Plans partner with technology providers

January 17, 2011

With new electronic medical records (EMR) rules taking effect by 2012 and the technology becoming necessary by 2015 for practices to receive tax benefits and subsidies, health plans are assessing their role in the electronic exchange of healthcare information.

With new electronic medical records (EMR) rules taking effect by 2012 and the technology becoming necessary by 2015 for practices to receive tax benefits and subsidies, health plans are assessing their role in the electronic exchange of healthcare information.

For example, Aetna recently entered into an agreement to acquire Medicity, a health information exchange technology company, headquartered in Salt Lake City, Utah, for approximately $500 million. Medicity's connected network provides collaboration and coordination of care delivered through a variety of communications tools, which helps physicians and other health care providers get timely clinical information about patients using the platform of their choice.

Kunal Pandya, a senior analyst at Aite Group, who specializing in health insurance and payments, expects other large health plans to strategically invest in health information exchange (HIE) technologies. Such investments, whether via acquisition or partnerships, allow plans to improve metrics and could help with contractual negotiations with providers.

"The trend toward IT from an upgrade perspective is moving beyond acquisition and toward partnerships," says Pandya. "Lots of health plans would like to partner with EMR systems. In 2011, document management systems and content management services and risk management vendors will prove to be value-added services."

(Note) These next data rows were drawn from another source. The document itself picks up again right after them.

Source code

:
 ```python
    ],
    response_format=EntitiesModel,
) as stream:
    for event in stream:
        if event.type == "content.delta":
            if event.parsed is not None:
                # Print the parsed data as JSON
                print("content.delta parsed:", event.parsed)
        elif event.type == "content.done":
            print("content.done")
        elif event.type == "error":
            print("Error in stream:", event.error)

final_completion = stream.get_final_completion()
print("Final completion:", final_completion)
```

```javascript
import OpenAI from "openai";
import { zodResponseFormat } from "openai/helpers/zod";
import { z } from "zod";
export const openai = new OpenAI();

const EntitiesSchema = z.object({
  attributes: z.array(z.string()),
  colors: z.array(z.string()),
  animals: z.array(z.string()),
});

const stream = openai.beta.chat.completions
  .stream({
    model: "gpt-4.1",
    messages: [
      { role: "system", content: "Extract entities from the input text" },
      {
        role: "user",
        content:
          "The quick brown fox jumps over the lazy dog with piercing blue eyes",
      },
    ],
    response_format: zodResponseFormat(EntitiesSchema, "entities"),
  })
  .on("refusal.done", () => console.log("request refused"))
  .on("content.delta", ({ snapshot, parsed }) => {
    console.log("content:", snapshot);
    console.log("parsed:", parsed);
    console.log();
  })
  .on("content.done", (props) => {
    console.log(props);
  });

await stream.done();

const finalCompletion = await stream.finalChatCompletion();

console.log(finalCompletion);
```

As health insurance memberships grow in response to federal healthcare reforms, Pandya says technology can help streamline that influx. With some of reform rules like medical loss ratios and risk carrying with new memberships, risk management technology vendors have an easy job in creating a selling point for themselves, he says.

EMR is also finally gaining traction among providers. According to a survey by the Centers for Disease Control and Prevention's National Center for Health Statistics, more than half of office-based physicians are using an EMR. The CDC report, "Electronic Medical Record/Electronic Health Record Systems of Office-based Physicians: United States, 2009 and Preliminary 2010 State Estimates," shows rates have doubled since 2005.

"If you look at larger providers, they are already far along in the process from a revenue cycle management perspective," Pandya says. "The technology gap is getting smaller with mid-sized providers looking at EMR vendors and revenue cycle management."

Adoption rates for small- and mid-sized providers will depend largely on the tax benefits and penalties they'll pay when it becomes mandatory, according to Pandya.

"It all depends on cost benefit ratio," he says.